Assegurar a confiança no trabalho é um outro desafio para os dias atuais. Neste campo, também, terão de ser criadas instituições que tratam de maneira diferenciada os que entram com competência e confiança e os que entram apenas com competência. É bem provável que os atuais sistemas de proteção serão de grande ajuda para atender o primeiro grupo. Mas terão de ser reformulados para atender o segundo.

Seja na condição de empregado ou nas outras modalidades de trabalho, a sociedade moderna está se tornando cada vez mais rigorosa no momento de recrutar os trabalhadores e os serviços. A busca da competência é condição sine qua non para quem deseja sobreviver e progredir nos mercados concorrenciais.

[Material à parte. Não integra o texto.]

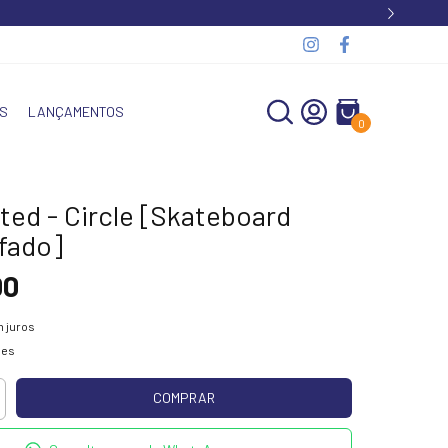
S
LANÇAMENTOS
0
ted - Circle [Skateboard
fado]
00
 juros
hes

Na verdade, o tempo do apadrinhamento está acabando. Os empregadores deixaram de contratar afilhados com base nos pedidos comovidos de seus padrinhos. Isso é coisa do passado, quando as empresas podiam passar suas ineficiências para os preços que, por sua vez, eram pagos por consumidores sem alternativa em uma economia fechada.

Isso acabou. O velho "pistolão" morreu. Até no governo, ele começa a definhar. Há ainda alguns focos de nepotismo, é verdade, mas a imprensa e a sociedade estão no seu encalço, não dando folga a juizes e parlamentares que ainda tentam nomear na base do parentesco ou amizade.

Hoje, o jogo virou. O mercado está se tornando cada vez mais competitivo. Preços sobrecarregados pela incapacidade ou preguiça de quem trabalha "de favor", levam as empresas à falência. Ninguém quer correr esse risco.

Por isso, em qualquer profissão, como empregado ou outra modalidade de trabalho é imperioso ser bom nela. O sucesso brilha mais para quem fica acima da média.

Vivemos num tempo em que não basta ter um diploma. Aprender a conhecer é importante, sem dúvida. Mas, aprender a fazer é muito mais essencial. Toda vez que alguém passa na porta de uma firma, que não emprega ninguém há vários anos, e diz ser capaz de resolver o problema da empresa, essa pessoa é imediatamente admitida.

A Importância do Vírus da Curiosidade

Educação não cria empregos. Mas, para as oportunidades existentes, sai melhor quem é capaz. Tem mais chance no mercado de trabalho, os que usam bem os conhecimentos que aprenderam. Para tanto é preciso estudar, pelo menos, o dobro do que as escolas normalmente demandam.

O mercado sempre esteve atrás de gente boa, é verdade. Mas a corrida tornou-se frenética com o aumento da competição. E isso vale para os que trabalham como empregados e em outras modalidades de trabalho.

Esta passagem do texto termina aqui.